Aunque es cierto que el pensamiento de Thoreau estuvo atravesado por una tensión permanente entre la «vida espiritual y mística» y una «vida salvaje y primitiva», ello no impidió que el filósofo solitario de los bosques fuese también, en ocasiones, un activista que luchó por sus ideales pacifistas, abolicionistas y ecologistas. Richardson argumenta en su biografía que la mayoría de los trascendentalistas eran activistas sociales y políticos: Theodore Parker, Emerson y Thoreau apoyaron el movimiento antiesclavista, Margaret Fuller el feminismo, y Bronson Alcott la reforma educativa. Por tanto, no es cierto que los trascendentalistas fueron unos meros idealistas que tuviesen «la cabeza en las nubes. Si así era, las nubes tendían más a ser nubes de tormenta y revuelta que volutas de ensoñaciones antisociales». Eran más radicales, social y políticamente, que escritores como Poe, Hawthorne o Melville.

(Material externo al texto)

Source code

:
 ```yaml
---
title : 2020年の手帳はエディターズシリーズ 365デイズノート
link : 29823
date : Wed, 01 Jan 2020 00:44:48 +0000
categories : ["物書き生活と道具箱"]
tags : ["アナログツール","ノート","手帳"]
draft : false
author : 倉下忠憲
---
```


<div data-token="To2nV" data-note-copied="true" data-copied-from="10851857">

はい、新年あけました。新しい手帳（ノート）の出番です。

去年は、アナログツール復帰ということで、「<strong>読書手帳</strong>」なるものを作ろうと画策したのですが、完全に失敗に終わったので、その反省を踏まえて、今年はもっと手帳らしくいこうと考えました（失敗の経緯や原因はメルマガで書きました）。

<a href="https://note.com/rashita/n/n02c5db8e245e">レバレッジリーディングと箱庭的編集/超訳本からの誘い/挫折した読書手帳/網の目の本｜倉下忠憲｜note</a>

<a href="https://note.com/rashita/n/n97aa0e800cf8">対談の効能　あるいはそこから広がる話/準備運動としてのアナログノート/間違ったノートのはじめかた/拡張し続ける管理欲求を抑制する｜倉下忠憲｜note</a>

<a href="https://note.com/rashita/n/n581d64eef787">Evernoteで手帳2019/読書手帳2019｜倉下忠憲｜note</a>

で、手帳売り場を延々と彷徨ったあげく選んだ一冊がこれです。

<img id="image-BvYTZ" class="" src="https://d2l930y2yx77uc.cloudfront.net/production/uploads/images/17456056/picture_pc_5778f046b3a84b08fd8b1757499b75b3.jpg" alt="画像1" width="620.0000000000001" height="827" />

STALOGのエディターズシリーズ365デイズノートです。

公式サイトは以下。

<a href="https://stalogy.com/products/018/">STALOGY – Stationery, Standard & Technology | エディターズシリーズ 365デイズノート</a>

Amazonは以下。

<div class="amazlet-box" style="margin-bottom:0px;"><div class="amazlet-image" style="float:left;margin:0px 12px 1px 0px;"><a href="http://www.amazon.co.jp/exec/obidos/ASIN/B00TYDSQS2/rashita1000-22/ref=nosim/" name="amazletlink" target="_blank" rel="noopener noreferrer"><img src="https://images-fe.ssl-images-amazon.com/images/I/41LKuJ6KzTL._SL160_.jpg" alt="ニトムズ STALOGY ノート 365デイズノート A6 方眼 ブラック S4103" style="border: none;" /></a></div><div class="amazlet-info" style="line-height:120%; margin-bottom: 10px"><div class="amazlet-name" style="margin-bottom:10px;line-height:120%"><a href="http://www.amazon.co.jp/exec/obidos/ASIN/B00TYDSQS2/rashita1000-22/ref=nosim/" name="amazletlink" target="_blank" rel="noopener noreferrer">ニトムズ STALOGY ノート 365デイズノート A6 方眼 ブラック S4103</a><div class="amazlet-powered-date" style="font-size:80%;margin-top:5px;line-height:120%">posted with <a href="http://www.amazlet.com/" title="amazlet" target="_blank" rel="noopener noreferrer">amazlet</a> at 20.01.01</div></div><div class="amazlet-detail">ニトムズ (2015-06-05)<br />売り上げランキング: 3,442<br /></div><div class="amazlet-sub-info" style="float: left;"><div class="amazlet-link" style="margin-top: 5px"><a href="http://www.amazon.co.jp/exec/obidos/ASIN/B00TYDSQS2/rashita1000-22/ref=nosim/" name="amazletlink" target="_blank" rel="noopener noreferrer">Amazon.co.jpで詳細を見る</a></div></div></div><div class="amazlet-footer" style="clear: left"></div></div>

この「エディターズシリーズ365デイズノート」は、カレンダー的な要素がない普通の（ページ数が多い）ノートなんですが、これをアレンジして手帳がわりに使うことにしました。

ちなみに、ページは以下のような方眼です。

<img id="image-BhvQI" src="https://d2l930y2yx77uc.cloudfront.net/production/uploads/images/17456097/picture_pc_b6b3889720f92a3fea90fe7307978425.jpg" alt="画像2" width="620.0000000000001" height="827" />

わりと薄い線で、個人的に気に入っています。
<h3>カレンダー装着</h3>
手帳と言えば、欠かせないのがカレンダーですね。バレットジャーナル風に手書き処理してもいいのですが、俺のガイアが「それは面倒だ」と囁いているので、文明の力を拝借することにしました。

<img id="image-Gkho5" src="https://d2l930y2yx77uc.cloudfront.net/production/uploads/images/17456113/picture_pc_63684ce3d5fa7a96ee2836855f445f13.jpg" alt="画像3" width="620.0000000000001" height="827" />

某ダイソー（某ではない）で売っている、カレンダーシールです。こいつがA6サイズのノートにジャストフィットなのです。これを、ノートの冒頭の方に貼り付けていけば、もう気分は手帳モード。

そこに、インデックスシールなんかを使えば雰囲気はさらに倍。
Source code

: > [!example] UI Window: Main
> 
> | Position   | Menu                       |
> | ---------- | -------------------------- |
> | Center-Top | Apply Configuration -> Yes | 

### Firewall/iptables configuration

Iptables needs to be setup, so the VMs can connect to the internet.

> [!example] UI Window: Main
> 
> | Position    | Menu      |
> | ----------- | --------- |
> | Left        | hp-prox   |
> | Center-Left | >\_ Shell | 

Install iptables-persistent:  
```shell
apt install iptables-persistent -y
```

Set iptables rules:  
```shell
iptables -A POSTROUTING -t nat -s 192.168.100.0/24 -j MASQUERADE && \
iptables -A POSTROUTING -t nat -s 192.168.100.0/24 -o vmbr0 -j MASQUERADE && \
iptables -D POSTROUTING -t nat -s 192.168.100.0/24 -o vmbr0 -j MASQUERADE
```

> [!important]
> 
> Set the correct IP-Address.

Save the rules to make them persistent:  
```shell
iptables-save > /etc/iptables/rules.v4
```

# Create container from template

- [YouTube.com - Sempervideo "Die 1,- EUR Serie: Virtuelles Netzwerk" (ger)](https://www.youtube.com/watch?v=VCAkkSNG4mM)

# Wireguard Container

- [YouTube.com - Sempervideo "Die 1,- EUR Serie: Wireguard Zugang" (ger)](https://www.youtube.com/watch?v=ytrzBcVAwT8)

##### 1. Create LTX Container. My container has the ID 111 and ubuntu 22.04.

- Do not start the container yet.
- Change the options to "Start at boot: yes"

Montesinos nos recuerda que Thoreau no llegó a ver la abolición de la esclavitud, declarada en 1865. Su desobediencia civil y su defensa del Capitán Brown, uno de los episodios clave que desencadenaría la Guerra de Secesión, contribuyó, sin duda, a la abolición de la esclavitud. Pero Thoreau murió joven, con apenas cuarenta y cuatro años. A pesar de asistir tempranamente a la muerte de su hermana y de su hermano, a quien dedicó uno de uno de sus libros más hermosos, Musketaquid, Thoreau nunca sucumbió a la tentación del abatimiento. Sabía que quien observa profundamente la naturaleza, destierra el temor a la muerte. Quizá por ello escribiese que las hojas caídas de los árboles nos enseñan a morir.